● **What is needed**: Among the records below, find each line containing the word "optical" and copy it.

● **Records for this exercise**:
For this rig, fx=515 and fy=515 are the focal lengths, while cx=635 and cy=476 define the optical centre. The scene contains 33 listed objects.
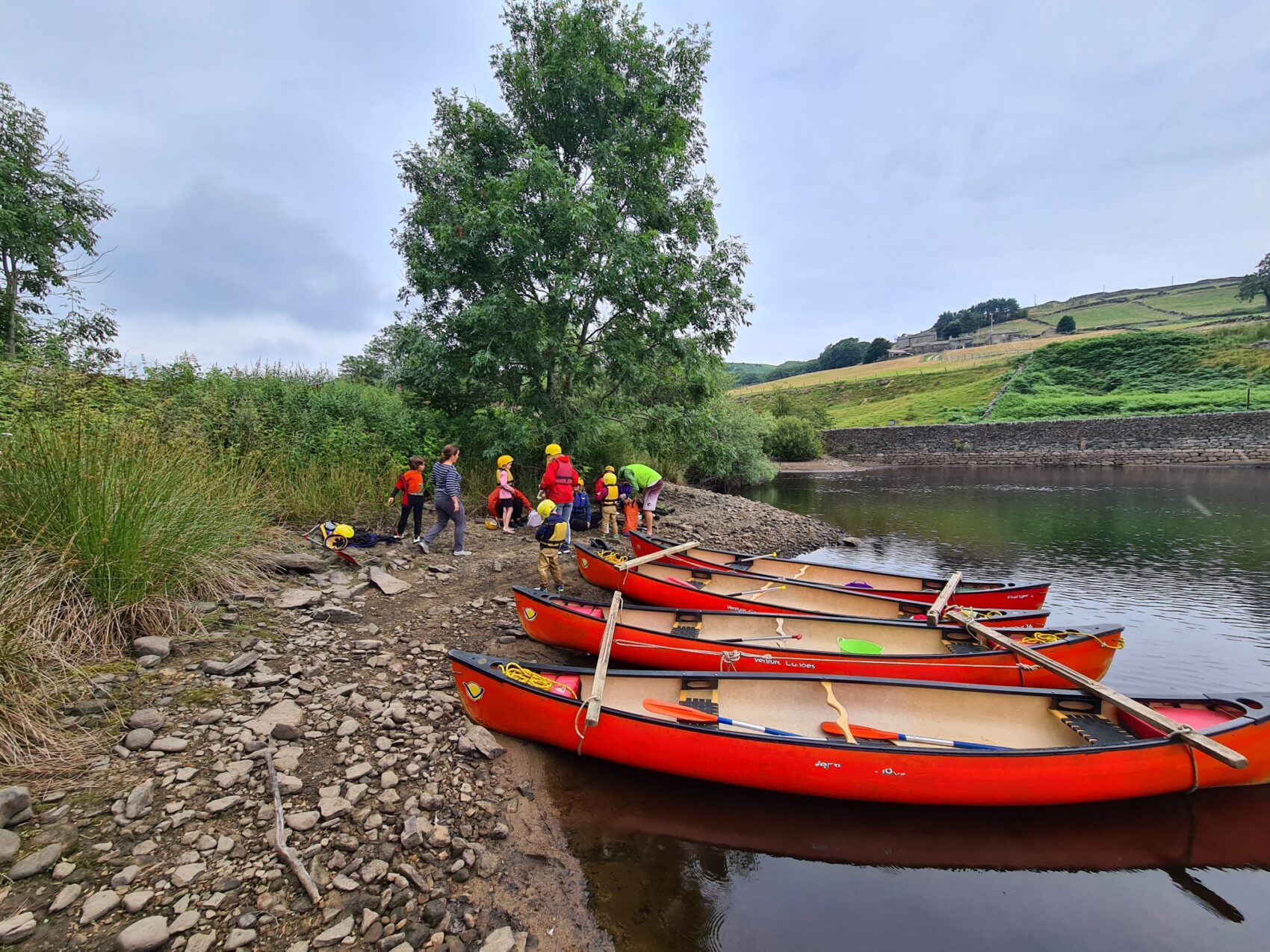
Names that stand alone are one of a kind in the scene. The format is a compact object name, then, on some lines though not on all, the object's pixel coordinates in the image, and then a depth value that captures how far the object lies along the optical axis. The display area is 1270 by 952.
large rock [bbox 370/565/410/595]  7.07
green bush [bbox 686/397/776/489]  25.80
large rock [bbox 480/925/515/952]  2.86
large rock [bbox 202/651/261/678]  4.45
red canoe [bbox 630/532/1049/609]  8.34
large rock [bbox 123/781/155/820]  3.04
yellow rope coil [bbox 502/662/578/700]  4.76
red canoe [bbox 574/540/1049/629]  7.68
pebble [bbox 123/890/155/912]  2.57
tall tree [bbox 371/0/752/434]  11.11
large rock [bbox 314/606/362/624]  5.92
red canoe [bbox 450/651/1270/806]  4.07
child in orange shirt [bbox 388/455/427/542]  8.68
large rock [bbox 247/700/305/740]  3.92
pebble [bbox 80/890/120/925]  2.49
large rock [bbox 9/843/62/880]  2.60
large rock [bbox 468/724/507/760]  4.36
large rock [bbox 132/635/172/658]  4.41
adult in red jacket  9.03
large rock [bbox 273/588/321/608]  5.97
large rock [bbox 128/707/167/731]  3.68
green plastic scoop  6.32
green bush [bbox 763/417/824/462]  43.38
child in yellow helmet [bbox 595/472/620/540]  11.06
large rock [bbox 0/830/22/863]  2.64
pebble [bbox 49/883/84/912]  2.51
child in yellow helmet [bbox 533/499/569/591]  7.62
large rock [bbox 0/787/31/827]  2.80
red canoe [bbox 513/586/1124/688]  5.78
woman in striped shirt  8.70
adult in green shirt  11.70
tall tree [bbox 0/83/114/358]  11.55
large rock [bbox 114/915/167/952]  2.38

● **Task response**:
For this rig, fx=515 and fy=515 are the focal lengths, while cx=635 and cy=476 define the optical centre. The scene contains 33 listed objects.
Names that stand alone are one of a kind in the scene. The format is a compact object name, then, on some lines though not on all, the object's pixel coordinates in the image, and then a depth value that captures how far the object lies along the optical axis. The display area is 1270 by 952.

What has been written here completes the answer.